"Making a film is
essentially about two things: belief and momentum" - Terry Gilliam
Terry Gilliam on set
Lost In La Mancha may be the first 'un-making of'
documentary. In a genre that exists to hype films before their release, Lost In
La Mancha presents an unexpected twist: it is the story of a film that does not
exist. Instead of a sanitised glimpse behind the scenes, Lost In La Mancha
offers a unique, in-depth look at the harsher realities of filmmaking. With
drama that ranges from personal conflicts to epic storms, this is a record of a
film disintegrating.
In September 2000, when the cameras began rolling on Terry Gilliam's adaptation
of Don Quixote, the production already had a chequered past including ten years
of development, a series of producers and two previous attempts to start the
film. Gilliam had achieved the difficult task of financing the $32 million
budget entirely within Europe - a feat that would provide him with freedom from
the creative restrictions of Hollywood. The uphill journey was not, however,
inconsistent with Gilliam's career: his more than fifteen year history of
battling the Hollywood machine had cast him, like Quixote, as a visionary
dreamer who rages against gigantic forces.

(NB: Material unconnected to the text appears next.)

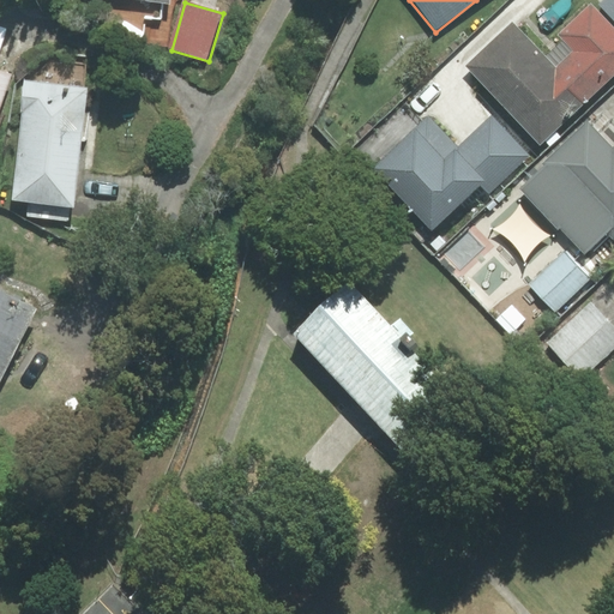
[(555,64),(512,17),(462,64),(539,146),(613,74),(613,28),(591,4),(557,36),(570,50),(555,64)]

Joining the Madrid based production team eight weeks before the shoot, Lost In
La Mancha directors Keith Fulton and Louis Pepe witness the successes as well as
the failures. Problems are quick to emerge: the multilingual crew struggles to
communicate detailed ideas; actors remain absent as they run over schedule on
other projects; and everything from untrained horses to a sound stage - that
isn't sound-proof - threatens the film. But through it all, there is the
palpable, mounting excitement that Gilliam's ideas will finally come to
fruition: the crew watch test footage of marauding giants; puppeteers rehearse a
troop of life-size marionettes; Gilliam and Johnny Depp brainstorm over the
script. By the time Jean Rochefort straps on his Quixote armour, success, though
far off, seems almost possible.
Not long into production disaster strikes: flash floods destroy sets and damage
camera equipment; the lead actor falls seriously ill; and on the sixth day
production is brought to its knees. Uniquely, after Quixote's cameras have
stopped rolling, the documentary continues to record events as they unfold: the
crew waits, insurance men and bondsmen scramble with calculators and
interpretations of 'force majeure' and behind it Gilliam struggles to maintain
both belief and momentum in his project.
In the best tradition of documentary filmmaking, Lost In La Mancha captures all
the drama of this story through 'fly-on-the-wall' vérité footage and
on-the-spot interviews. Gilliam's plans for the non-existent film come alive in
animations of his storyboards, narrated and voiced by co-writer Tony Grisoni and
Gilliam himself. And with the camera tests of the leading actors and the rushes
from the only six days of photography, Lost In La Mancha offers a tantalizing
glimpse of the cinematic spectacle that might have been.
Lost In La Mancha is less a process piece about filmmakers at work and more a
powerful drama about the inherent fragility of the creative process - a
compelling study of how, even with an abundance of the best will and passion,
the artistic endeavor can remain an impossible dream.